Thank you, convener. I am very pleased to be back reporting to the committee in this new session.
Obviously, a lot has happened in the past week and, however events unfold, the committee’s role in scrutinising the public finances will be even more important in this session of Parliament. Big changes are under way with the Parliament’s new financial powers, and they are sure to be high on the agenda for the committee, and for Audit Scotland, in the months to come. I look forward to building on the excellent work achieved by the previous Public Audit Committee and to continuing to support members in their vital role.
The first report in front of you today looks at the progress that the Scottish Government has made with its common agricultural policy futures programme. This is my fourth update on the programme, and it covers progress up to April.
Before I outline my findings, it might be useful if I reflect briefly on the result of last week’s referendum on the European Union. I recognise that there might be implications for the programme, but it is too early to know what the impact might be. We will continue to keep a close eye on developments over the coming months, and we will consider carefully the implications for our audit. The developments do not detract from the need for the Scottish Government to stay focused on making payments to farmers, crofters and rural businesses as quickly and effectively as possible, both to mitigate the impact on rural businesses and to learn lessons from how the futures programme has been managed to date.
In that respect, the programme’s IT system is central. It is intended to process, to validate and to make payments to farmers. The system is in place and operating, but it has not worked as well as it needs to, and some parts of the system are still being developed and redesigned.

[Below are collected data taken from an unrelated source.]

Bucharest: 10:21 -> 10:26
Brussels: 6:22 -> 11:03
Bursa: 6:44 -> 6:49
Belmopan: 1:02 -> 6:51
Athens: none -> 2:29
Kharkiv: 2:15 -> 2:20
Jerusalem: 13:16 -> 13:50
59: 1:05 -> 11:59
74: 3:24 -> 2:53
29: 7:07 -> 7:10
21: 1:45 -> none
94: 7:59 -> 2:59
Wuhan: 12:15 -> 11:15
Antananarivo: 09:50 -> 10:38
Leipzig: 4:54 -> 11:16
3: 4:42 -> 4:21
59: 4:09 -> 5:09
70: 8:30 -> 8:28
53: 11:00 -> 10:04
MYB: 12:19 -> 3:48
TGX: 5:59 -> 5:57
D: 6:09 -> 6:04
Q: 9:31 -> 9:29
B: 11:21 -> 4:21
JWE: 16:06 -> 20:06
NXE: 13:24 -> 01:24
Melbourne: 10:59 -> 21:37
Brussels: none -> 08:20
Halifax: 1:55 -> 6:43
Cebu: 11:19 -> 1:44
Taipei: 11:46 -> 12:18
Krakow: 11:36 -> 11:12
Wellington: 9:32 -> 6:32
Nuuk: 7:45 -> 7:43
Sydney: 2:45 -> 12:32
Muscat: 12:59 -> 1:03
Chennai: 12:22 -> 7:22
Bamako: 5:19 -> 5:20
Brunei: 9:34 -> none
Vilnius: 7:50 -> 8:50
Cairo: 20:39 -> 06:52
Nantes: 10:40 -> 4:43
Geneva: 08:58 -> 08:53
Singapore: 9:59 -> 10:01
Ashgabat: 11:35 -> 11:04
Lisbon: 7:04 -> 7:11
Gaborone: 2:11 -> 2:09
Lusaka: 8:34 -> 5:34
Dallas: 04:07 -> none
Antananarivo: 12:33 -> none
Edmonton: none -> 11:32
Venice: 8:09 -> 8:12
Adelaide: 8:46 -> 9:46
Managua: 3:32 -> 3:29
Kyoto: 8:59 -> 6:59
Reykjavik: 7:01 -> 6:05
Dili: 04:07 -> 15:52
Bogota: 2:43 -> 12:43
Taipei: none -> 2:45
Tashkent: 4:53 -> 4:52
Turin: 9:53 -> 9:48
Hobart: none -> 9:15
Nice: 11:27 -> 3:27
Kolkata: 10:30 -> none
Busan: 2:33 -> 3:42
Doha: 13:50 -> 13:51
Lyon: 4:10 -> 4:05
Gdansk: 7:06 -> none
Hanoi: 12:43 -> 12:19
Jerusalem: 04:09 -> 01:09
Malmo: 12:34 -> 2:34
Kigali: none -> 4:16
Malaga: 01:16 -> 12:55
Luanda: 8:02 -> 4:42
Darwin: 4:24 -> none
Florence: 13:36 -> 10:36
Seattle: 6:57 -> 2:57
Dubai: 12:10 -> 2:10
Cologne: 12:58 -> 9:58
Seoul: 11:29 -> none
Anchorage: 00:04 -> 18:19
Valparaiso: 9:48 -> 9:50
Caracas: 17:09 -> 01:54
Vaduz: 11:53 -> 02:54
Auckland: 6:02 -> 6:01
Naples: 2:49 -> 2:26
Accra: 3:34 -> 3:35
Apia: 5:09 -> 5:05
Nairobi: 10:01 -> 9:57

I want to acknowledge the continuing commitment of Scottish Government staff to delivering the programme. However, although that commitment is truly commendable, I am concerned that the level of effort is not sustainable and that there is a real risk of burn-out.
I will briefly summarise the report’s key points. First of all, a number of milestones and ministerial targets for making payments to farmers have been missed. Farmers report that payment delays have affected their cash flow, with a knock-on effect on the rural economy. The Scottish Government announced three loans schemes, paid from the Scottish Government budget, to get some money to farmers more quickly. In spite of that, however, some farmers had not received a payment by April 2016, when they would normally have expected to receive a payment in December.
I reported in April that the Scottish Government was unlikely to meet the June deadline and could incur financial penalties as a result. Since then, the European Commission has moved the deadline for payments from the end of June to 15 October. A later payment date puts back the immediate risk of financial penalties, but the underlying concerns about the programme remain.
I also highlight in my report that estimating the potential financial penalties is difficult. The matter is ultimately subject to assessment by Commission auditors, and that assessment goes wider than just the number of payments made by the deadline to include the quality of the checks and other controls that were in place before payments were made. Our report highlights a risk of disallowance arising from delays and the workarounds that the teams have put in place to enable them to make payments.
A second issue is the complexity of the programme. There is no doubt that the external environment for the programme is challenging. The EC regulations are complex and have been clarified and developed over the life of the programme. At the same time, decisions that the Government has made, in discussion with the farming industry, on how the CAP is designed and delivered in Scotland have added to the complexity.
Thirdly, on decision making and governance, we identify some occasions when significant decisions were made outwith the programme governance structures. The programme board was not given the opportunity to fulfil its role in offering advice and support to the programme sponsor. We also identify occasions when decisions took too long, which affected programme delivery. The IT team and the programme team did not work well together, and basic information on delivery and timescales was not shared with those managing the programme. That led to a lack of trust between the two teams and affected delivery.
Finally, there was, as the convener has mentioned, a significant conflict of interest, which was not dealt with effectively. The delivery director, who was a contractor, was able to benefit financially from recruitment decisions. I should note for the record that a police investigation is under way. The Scottish Government put arrangements in place to ensure that decisions were not taken by a single individual, but the delivery director, as a senior member of the resources group, still had the opportunity to influence decisions.
Overall, the programme will not deliver the full range of planned benefits and the Government now aims only to deliver a system that complies with EC regulations without some of the planned enhancements. There is also a risk that the current programme budget will be exhausted before a CAP-compliant system is delivered. I do not expect the programme to deliver value for money.
The report contains a number of recommendations, many of which I have made before in relation to the management of IT programmes. The Government first needs to get the IT system working more effectively, which I know it is committed to doing; it needs to complete a detailed assessment of the risk of financial penalties for all the remaining elements to enable informed decisions about priorities to be made and to manage the remaining budget; and it needs to ensure that appropriate governance arrangements are in place, together with plans for disaster recovery and knowledge transfer.
I have with me the colleagues who prepared on my behalf the report and previous ones on the issue. We are obviously happy to do our best to answer the committee’s questions.